[Transcribed page contents]
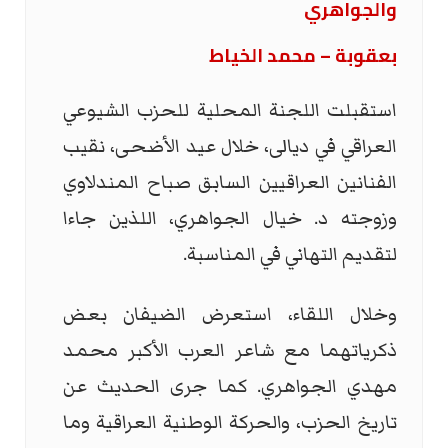
والجواهري
بعقوبة – محمد الخياط
استقبلت اللجنة المحلية للحزب الشيوعي
العراقي في ديالى، خلال عيد الأضحى، نقيب
الفنانين العراقيين السابق صباح المندلاوي
وزوجته د. خيال الجواهري، اللذين جاءا
لتقديم التهاني في المناسبة
.
وخلال اللقاء، استعرض الضيفان بعض
ذكرياتهما مع شاعر العرب الأكبر محمد
مهدي الجواهري. كما جرى الحديث عن
تاريخ الحزب، والحركة الوطنية العراقية وما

- **Required work**:
Reproduce the transcribed text from all the records above word for word, omitting the pictures.

- **Solved problem**:
والجواهري
بعقوبة – محمد الخياط
استقبلت اللجنة المحلية للحزب الشيوعي
العراقي في ديالى، خلال عيد الأضحى، نقيب
الفنانين العراقيين السابق صباح المندلاوي
وزوجته د. خيال الجواهري، اللذين جاءا
لتقديم التهاني في المناسبة
.
وخلال اللقاء، استعرض الضيفان بعض
ذكرياتهما مع شاعر العرب الأكبر محمد
مهدي الجواهري. كما جرى الحديث عن
تاريخ الحزب، والحركة الوطنية العراقية وما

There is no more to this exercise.